# Excerpted text:
If your going to buy stocks on your own that will require alot more time and work on your part. You should have a diversified portfolio and thus you would need 20 to 25 different individual stocks to elimate company specific risk (you will always be subject to market risk, ie. the economy, etc.) For these reasons, I would invest in a variety of mutual funds taking into consideration factors such as expense levels and loads. If your young, put most of your money in equity and a small amount in bond funds. Your allocation should change and shift to more bonds and less equity as you age. Within these allocation, put a small amount in international equity, some in a small stock fund, some in a large cap fund, some in a bond fund, and the REIT fund mentioned above, in a small amount, would be nice also. The point is that you want diversification, this has been shown to achieve the best returns considering the risk taken.

If you want to have some fun, go ahead and buy individual stocks, but I personnally would stick with mutual funds as my main retirement vehicle - and I work in the financial field for a living and look at this stuff all day long.

You certainly don't need a full service brokerage and the mutual funds you can by direct from the fund company. You might want to think about opening an IRA also.

If you have credit card debt, get rid of that first!
 
I dont have any personal experience investing in REITs but I have done a fair amount of research on them. it is a good concept for those of us who cannot afford or dont wish to incur that level of risk that individual real estate investment contains. However I have been hearing lately that most REITs are not doing too well right now. Of course that could just be a buying opportunity for the smart investor as well.

Each REIT usually has an area of specialization (hotels, commercial, industrial, malls, whatever). It is definitely a good idea to hold some real estate in your portfolio just to balance out some of the market risk. Plus you are holding real property if things do go in the can, rather than a piece of paper.

# Information supplied:
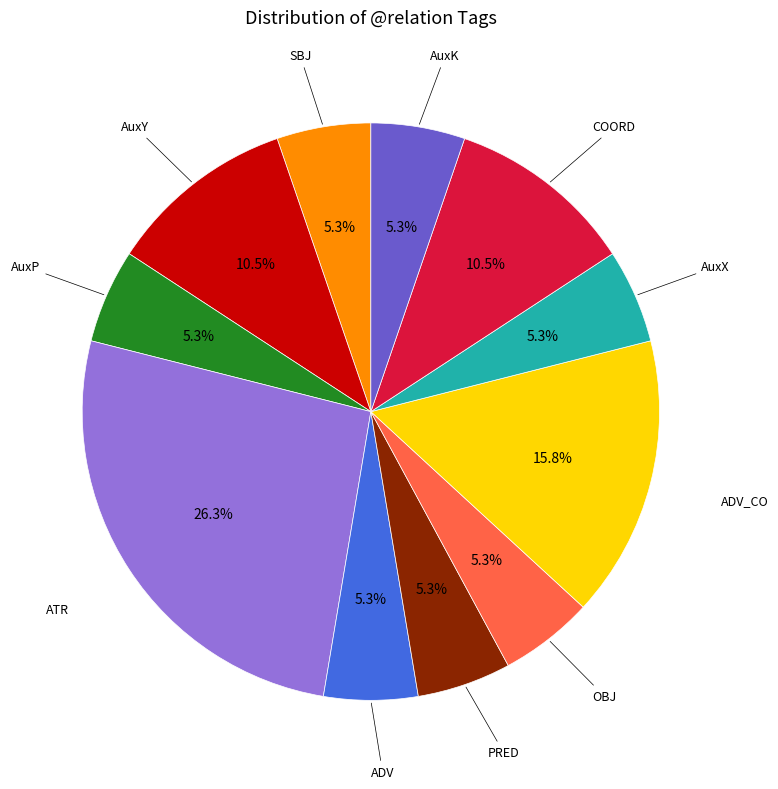

Does any single category account for the majority?

No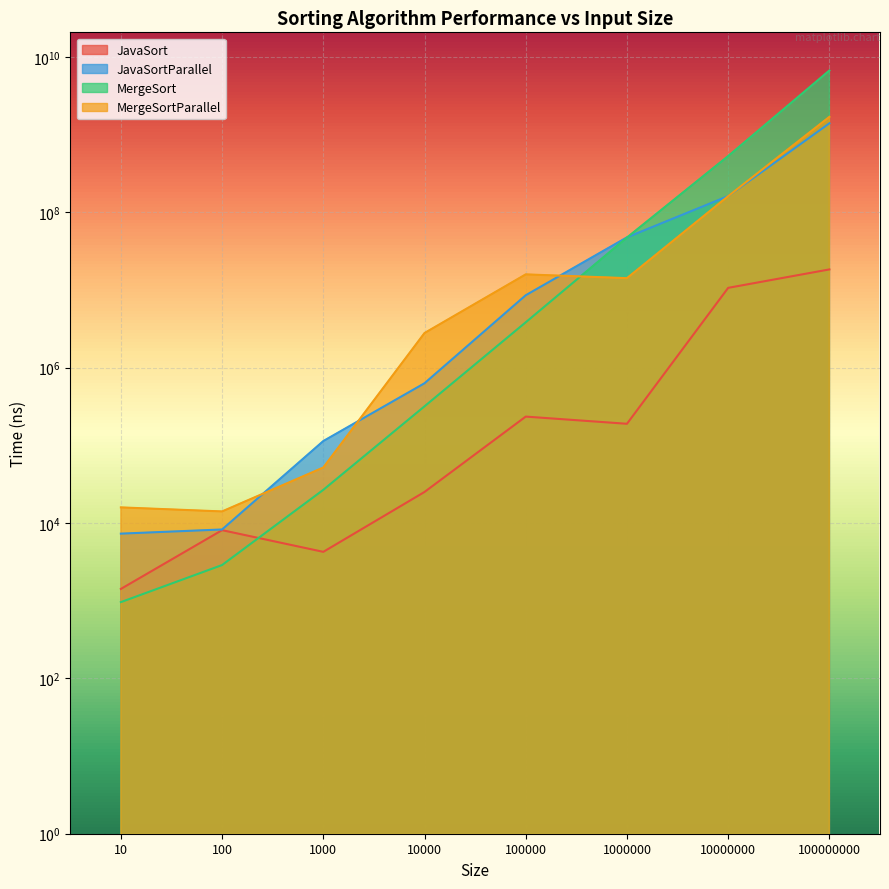

At which category does MergeSortParallel reach its first local peak?

100000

# Activity 1:
Answer these from the investing post:
(a) How many different individual stocks does it say you would need to eliminate company specific risk?
(b) What kind of debt does it say to get rid of first?
(c) What areas of specialization does it list for REITs?
# Activity 2:
Repeat the part of the investing post starting with "If you want" and going on through "an IRA also.".
# Activity 3:
Decide whether each statement agrees with the investing post. Answer yes or no, and quote the words that settle it.
(a) The writer has personal experience investing in REITs.
(b) The writer works in the financial field.
(c) A full service brokerage is needed to buy the mutual funds.

# Worked solution 1:
(a) 20 to 25
(b) Credit card debt
(c) Hotels, commercial, industrial, malls

# Worked solution 2:
If you want to have some fun, go ahead and buy individual stocks, but I personnally would stick with mutual funds as my main retirement vehicle - and I work in the financial field for a living and look at this stuff all day long.

You certainly don't need a full service brokerage and the mutual funds you can by direct from the fund company. You might want to think about opening an IRA also.

# Worked solution 3:
(a) No: "I dont have any personal experience investing in REITs"
(b) Yes: "I work in the financial field for a living"
(c) No: "You certainly don't need a full service brokerage"